To give an intelligent answer, I would need to know a lot more about your app. But... I'll outline the biggest gotchas I've found...
Google Datastore is effectively a distributed hierarchical data store. To get the scalability they wanted there had to be some compromises. As a developer you will find that these are anywhere from easy to work around, difficult to work around, or impossible to work around. The latter is far more likely than you would ever assume.
If you are accustomed to relational databases and the ability to manipulate data across multiple tables within the same transaction, you are likely to pull your hair out with datastore. The biggest(?) gotcha is that transactions are only supported across a limited number of entity groups (5 at the current time). To give a simple example, say you had a simple parent-child relationship and you needed to update child records under more than 5 parents at the same time within a transaction... can't be done (yes, really). If you reorganize your data structures and try to put all of the former child records under a single entity so they can be updated in a single transaction, you will come across another limitation... the fact that you can't reliably update the same entity group more than once per second (yes, really). And if you query an entity type across parents without specifying the root entity of each, you will get what is euphemistically referred to as "eventual consistency"... which means it isn't (yes, really).
The above is all in Google's documentation, but you are likely to gloss over it if you are just getting started (of course it can handle it!).
It depends on what you mean by 'a lot of people', what sort of data you have, and what you want to do with it.
Cloud SQL is designed for applications that need a SQL database, which can handle any query you can write in SQL, and ensures your data is always in a consistent state.

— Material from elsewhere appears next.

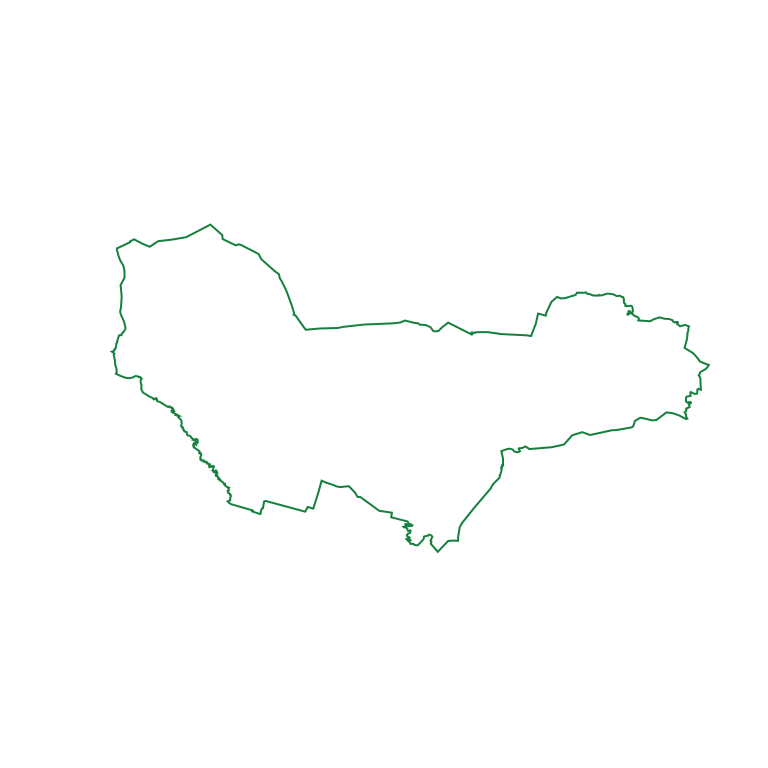 the district of Laucesas pag., Daugavpils, Latvia, rotated 201°
{"feature_id": "27541924B83584172222196", "entity_name": "Laucesas pag.", "entity_type": "district", "adm_level": 2, "iso_a3": "LVA", "parent_name": "Latvia", "parent_adm1": "Daugavpils", "projection": "natural_earth1", "projection_center": [26.54, 55.814], "detail": "fine", "context": "isolated", "style": "outline", "palette": "green", "viewbox_px": 768, "rotation_deg": 201, "n_neighbors": 0, "source": "geoboundaries", "source_scale": "gbopen_adm2", "svg_char_len": 6117}
<svg xmlns="http://www.w3.org/2000/svg" viewBox="0 0 768 768"><g transform="rotate(201 384 384)"><path d="M452.9,218.2L452.7,218.8L453.3,220.8L453.4,223.7L452.5,224.6L453.8,231.3L452.6,232.4L411.8,236.6L411.1,241.9L405.4,242.3L406.3,258.2L407.6,271.4L402.0,271.2L393.9,271.6L392.4,271.3L388.1,272.0L380.2,276.0L372.2,272.3L368.2,269.1L365.4,270.0L343.1,263.9L330.5,266.7L329.5,262.1L312.8,264.1L310.5,262.5L307.6,262.5L306.8,262.2L306.9,261.8L310.0,260.1L312.5,261.3L313.5,261.2L313.8,260.9L313.7,260.3L312.2,259.7L312.0,259.0L314.6,257.7L314.1,257.4L311.9,257.8L310.7,257.6L309.2,255.5L308.3,255.6L307.2,256.7L306.6,256.6L306.3,254.6L306.9,253.6L308.1,252.6L308.5,251.1L307.6,250.0L305.0,249.9L304.9,249.3L305.4,248.3L303.5,247.5L304.3,247.0L307.1,247.7L307.5,247.2L303.2,245.4L301.9,244.2L299.8,245.3L297.6,244.7L295.2,245.2L294.5,245.9L291.6,252.7L291.5,254.5L292.0,255.8L290.0,257.4L288.6,258.0L288.2,259.3L286.9,259.7L285.3,259.5L284.1,258.7L284.4,254.3L283.2,253.8L283.0,251.6L273.7,246.6L267.8,260.5L263.1,262.7L258.7,264.2L259.8,267.3L262.0,277.3L261.3,282.2L255.9,299.3L246.8,325.2L247.0,325.7L246.0,330.4L242.7,337.6L242.9,340.3L243.2,340.4L243.0,341.0L243.1,344.3L243.6,346.0L243.8,347.8L244.6,347.8L243.9,350.1L244.6,350.0L244.6,350.7L243.8,350.7L243.9,351.3L246.3,357.2L250.4,363.4L245.4,367.6L243.6,368.6L240.7,369.0L237.9,367.7L235.2,368.0L233.7,369.0L233.0,370.1L235.1,371.8L235.1,372.2L231.9,373.9L229.5,376.4L224.9,375.4L204.6,385.2L195.9,390.9L194.2,392.2L189.9,403.6L181.6,410.1L173.4,410.2L154.8,422.4L150.3,424.4L137.3,432.2L136.2,433.8L136.5,439.5L133.0,444.0L131.5,444.7L120.8,446.1L116.8,448.0L110.2,458.6L105.3,460.0L102.2,460.3L97.2,460.4L89.6,459.5L88.4,460.3L90.7,462.3L90.9,463.7L93.2,465.3L92.2,467.2L92.2,467.8L93.1,469.0L93.0,469.4L90.4,472.1L92.2,474.2L90.7,475.9L90.7,476.5L91.6,477.0L93.9,475.5L95.4,475.6L96.1,476.5L97.2,479.8L96.5,481.0L93.6,482.7L94.9,485.8L94.8,486.4L90.7,486.1L88.8,486.8L88.4,487.2L88.5,488.4L89.5,491.3L88.7,492.2L86.1,492.2L90.9,503.0L93.4,505.0L92.8,506.2L93.0,508.4L88.7,513.7L87.5,518.1L97.1,518.2L100.8,520.7L106.6,523.6L116.3,525.4L117.3,534.8L119.0,540.9L119.1,543.4L119.8,544.8L119.9,547.1L124.1,547.0L128.3,544.0L132.0,545.2L131.7,546.8L132.7,546.9L135.1,545.6L136.8,546.1L137.3,546.9L140.9,546.9L145.4,545.5L150.8,544.9L156.0,540.5L157.9,538.0L169.3,534.5L169.1,535.8L170.0,536.8L171.2,537.3L174.5,537.4L178.4,538.7L179.6,538.5L180.7,536.4L181.5,536.1L181.9,536.4L181.4,538.0L181.8,539.5L181.6,539.8L180.6,540.1L178.7,539.0L177.7,539.8L177.7,540.9L178.4,542.6L179.6,544.6L180.2,545.3L181.3,545.6L185.7,543.5L186.9,543.5L187.0,545.0L188.8,545.7L189.7,546.8L190.0,548.3L191.7,550.8L193.2,550.5L195.3,551.0L198.1,549.5L202.0,549.9L207.8,548.5L212.3,545.0L214.5,543.8L215.3,544.2L216.3,543.0L221.0,541.5L224.4,541.6L226.4,541.0L228.3,541.9L229.6,541.0L236.7,538.3L237.0,535.9L245.9,528.9L249.6,527.3L253.6,527.3L257.1,520.8L258.0,509.0L257.5,505.8L265.4,505.0L263.9,494.8L263.9,481.5L268.8,480.4L292.2,472.7L305.8,469.6L315.7,465.7L317.3,464.9L317.4,464.4L320.7,463.5L320.7,462.6L319.4,462.2L319.7,461.6L346.1,464.3L350.0,457.9L352.2,453.0L355.8,451.2L357.2,451.2L360.9,453.7L366.0,454.0L372.0,452.2L373.4,452.9L377.9,451.9L387.3,450.7L391.0,447.1L396.8,444.1L423.8,432.4L442.8,422.6L447.4,419.6L463.2,413.1L476.6,406.6L490.9,416.1L492.7,416.3L492.4,416.6L497.5,423.4L508.3,435.8L516.2,443.2L519.1,445.3L521.4,448.8L527.0,450.4L543.2,456.5L547.6,460.4L567.3,462.6L569.9,462.2L572.0,460.3L586.6,461.5L588.3,465.0L603.2,470.6L621.4,450.1L634.1,442.6L646.0,436.4L651.9,428.2L659.1,428.3L669.2,429.5L672.3,425.9L672.0,425.2L681.9,414.9L681.7,413.9L677.7,408.4L674.8,405.1L669.6,400.9L666.9,396.7L664.3,390.2L665.4,382.0L660.5,372.2L659.6,369.6L657.0,361.3L656.3,357.1L654.9,354.9L648.9,348.9L645.5,343.8L645.2,342.7L645.6,340.0L646.9,336.6L646.6,335.6L648.8,334.4L648.5,328.3L647.9,327.1L648.4,326.0L647.3,321.6L648.0,320.1L647.6,319.9L647.9,318.2L649.7,316.7L646.6,315.8L646.7,314.1L643.8,309.9L642.0,306.0L639.0,301.9L637.7,299.1L638.0,297.5L633.0,297.1L626.4,297.3L623.3,298.5L620.6,300.3L619.3,302.1L616.6,303.0L615.7,302.4L614.2,303.2L612.1,302.0L612.8,301.3L611.8,298.4L609.9,295.8L608.7,292.0L605.8,289.6L597.6,288.1L595.1,288.1L593.5,287.1L592.4,287.9L592.2,288.9L591.6,289.1L590.5,288.5L590.3,288.2L590.5,287.6L589.6,286.7L586.6,286.9L578.0,285.2L576.7,285.3L576.7,285.8L576.2,286.2L573.4,285.9L573.5,285.1L572.9,284.9L572.3,285.4L570.4,283.7L571.0,283.5L571.9,284.1L572.7,282.7L571.4,281.8L569.7,281.9L570.2,281.6L565.4,281.0L566.2,280.4L564.1,280.5L564.7,280.1L564.3,279.4L560.8,277.8L559.7,276.8L558.6,274.3L558.4,272.0L557.3,271.6L556.6,270.9L556.2,271.2L555.7,270.0L554.7,269.8L554.6,269.2L553.3,268.6L553.3,268.2L550.8,268.4L549.7,266.1L548.9,265.7L546.6,266.1L543.6,264.4L541.7,264.0L542.0,263.5L540.8,263.7L540.0,263.3L539.9,263.9L539.4,264.3L540.4,264.4L540.4,264.8L539.7,265.4L538.6,265.3L539.0,264.3L537.5,263.9L536.9,262.7L538.0,262.1L537.6,260.5L538.5,261.1L540.1,260.9L540.2,259.8L539.7,259.5L540.3,258.7L540.1,258.1L538.9,258.0L539.1,256.9L538.8,256.7L532.4,255.2L531.7,253.1L531.1,253.2L530.8,253.9L529.7,253.4L529.3,252.6L529.1,249.1L528.7,248.4L528.0,248.3L528.0,247.4L526.3,247.3L525.2,248.0L524.8,246.9L523.6,246.9L522.7,247.8L522.2,247.4L521.3,247.5L521.1,246.4L520.7,246.2L519.6,246.8L518.6,246.2L517.7,246.7L517.4,246.3L518.0,245.1L517.2,243.8L515.9,244.6L514.9,246.0L513.5,246.3L513.1,245.6L513.4,244.3L512.6,242.6L513.0,242.0L512.0,241.9L512.3,241.4L511.7,240.8L511.1,240.8L510.9,242.0L509.7,243.1L509.4,242.9L509.8,242.2L509.6,241.8L508.3,241.8L507.8,241.3L509.2,240.7L508.1,239.8L508.5,238.6L508.0,238.0L507.7,238.0L507.7,238.7L506.8,238.8L505.8,237.6L504.9,237.4L504.9,236.4L504.2,236.5L504.2,235.9L503.0,236.0L502.8,235.3L501.9,235.6L500.4,234.6L499.6,234.7L497.9,233.8L496.7,233.9L496.5,233.4L496.9,232.8L494.6,231.8L491.5,231.6L491.8,230.7L490.8,229.3L491.7,228.5L491.4,227.6L490.5,227.1L490.1,226.3L488.9,226.5L487.6,225.7L487.8,225.3L486.8,224.5L486.8,222.8L485.9,220.3L487.8,218.5L487.0,218.3L486.7,217.7L483.9,217.0L461.3,218.9L461.4,217.8L452.9,218.2Z" fill="none" stroke="#15803d" stroke-width="2"/></g></svg>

Cloud SQL can serve up to 3200 concurrent queries, depending on the tier. If the queries are simple and can be served from RAM they should take just a few ms, and assuming your users issue about 1 request per second, then it could support tens of thousands of simultaneously active users. If, however, they are doing more complex queries like searches, or writing a lot of data, then it will be less.
If you have a simple set of queries, are less concerned about immediate consistency, or expect much more traffic, then you should look at datastore.